It *-is-* possible to get Unitrack joints _"wrong"._

One has to pay attention that the joiner (which is small for HO scale) properly fits the end of the rail.

If an individual joint isn't right, it can be popped out of the track and replaced, or sometimes "reversing" it works. Best to do this with a VERY small flat-blade screwdriver or the Kato Unijoiner remover tool.


----------



## spacomp92653 (Jul 5, 2018)

ok, so I spent time on this last night, examined joints under magnification, etc. I do not believe the metal joiner inside each Unijoiner exerts any upward pressure, the 'floor' of each metal joiner has clearance under the rail.

I found that applying light pressure to the rail which is sitting high works pretty well. I took the tip of a flat bladed screwdriver, and pushed down on the top of the rail, and made most of the joints near perfect. I found you can overdo it though, it is actually bending the rail a bit so light pressure is all that is required.

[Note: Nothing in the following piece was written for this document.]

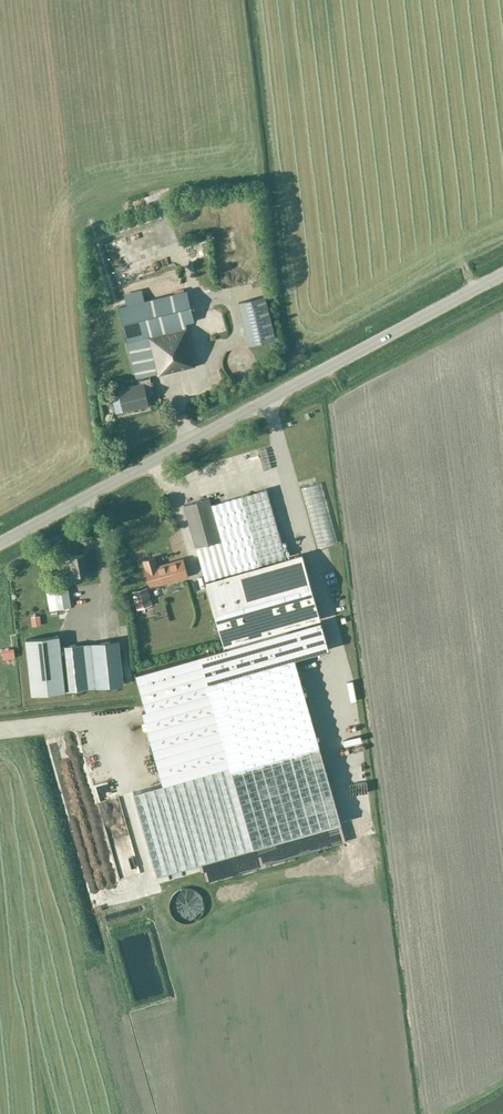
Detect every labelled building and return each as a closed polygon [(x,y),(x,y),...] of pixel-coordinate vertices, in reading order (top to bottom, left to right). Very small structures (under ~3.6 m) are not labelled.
[(150,375),(158,373),(158,375),(196,366),(185,323),(194,321),(187,291),(145,301),(142,289),(124,294),(126,305),(119,307),(128,342),(137,378),(150,375)] [(276,339),(265,296),(238,302),(249,345),(276,339)] [(147,396),(154,394),(151,377),(140,380),(141,384),(119,389),(124,411),(149,405),(147,396)] [(113,413),(119,411),(116,398),(110,400),(113,413)] [(251,459),(259,457),(255,445),(247,447),(251,459)] [(236,465),(242,464),(239,452),(234,453),(236,465)] [(227,457),(230,468),(236,466),(232,455),(227,457)] [(266,481),(184,505),(205,580),(301,552),(287,503),(273,508),(266,481)] [(320,617),(301,552),(205,580),(224,644),(320,617)] [(85,554),(70,557),(71,563),(62,564),(65,581),(88,578),(87,572),(88,572),(85,554)] [(182,557),(156,565),(153,556),(142,559),(145,569),(144,569),(150,586),(187,575),(182,557)] [(132,591),(137,609),(152,604),(147,587),(132,591)] [(55,591),(47,592),(50,610),(57,609),(66,607),(71,607),(68,589),(55,591)] [(40,617),(31,618),(32,626),(41,625),(40,617)] [(162,785),(133,793),(156,876),(341,823),(304,693),(299,675),(295,659),(329,649),(321,620),(225,648),(199,655),(135,674),(145,711),(141,712),(162,785)] [(119,640),(60,647),(59,635),(26,639),(32,694),(124,684),(119,640)]
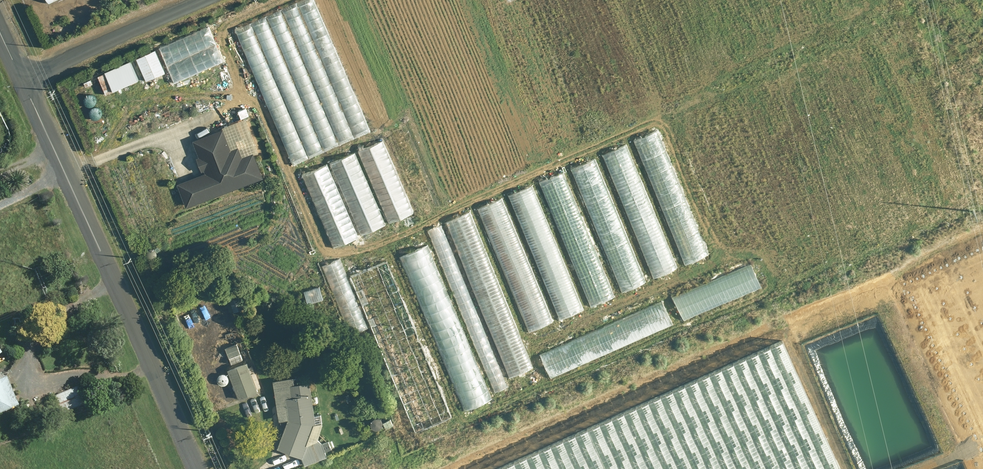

I'm awaiting arrival on a new ON30 railbus and will test the track this weekend. 

I found something else under magnification, you can see the rail ends are sawn by Kato, there looks to be tool marks, and on most rail ends there is a distinct burr at the end going vertically. I deburred a few sections using a stone and the joined joint is smoother. It does not take care of vertical mismatch, but it eliminates the burr.


----------



## Tom_C (Jan 8, 2016)

OT. If you are interested I have made a few threads related to the railbus. A few years ago I started a thread about adding sound, and through the course of the thread detail the decoder and speaker I added, along with programming the sounds per my liking. I think I saw you are doing a holiday layout (me too) so it may be of some value... or, may be not.


----------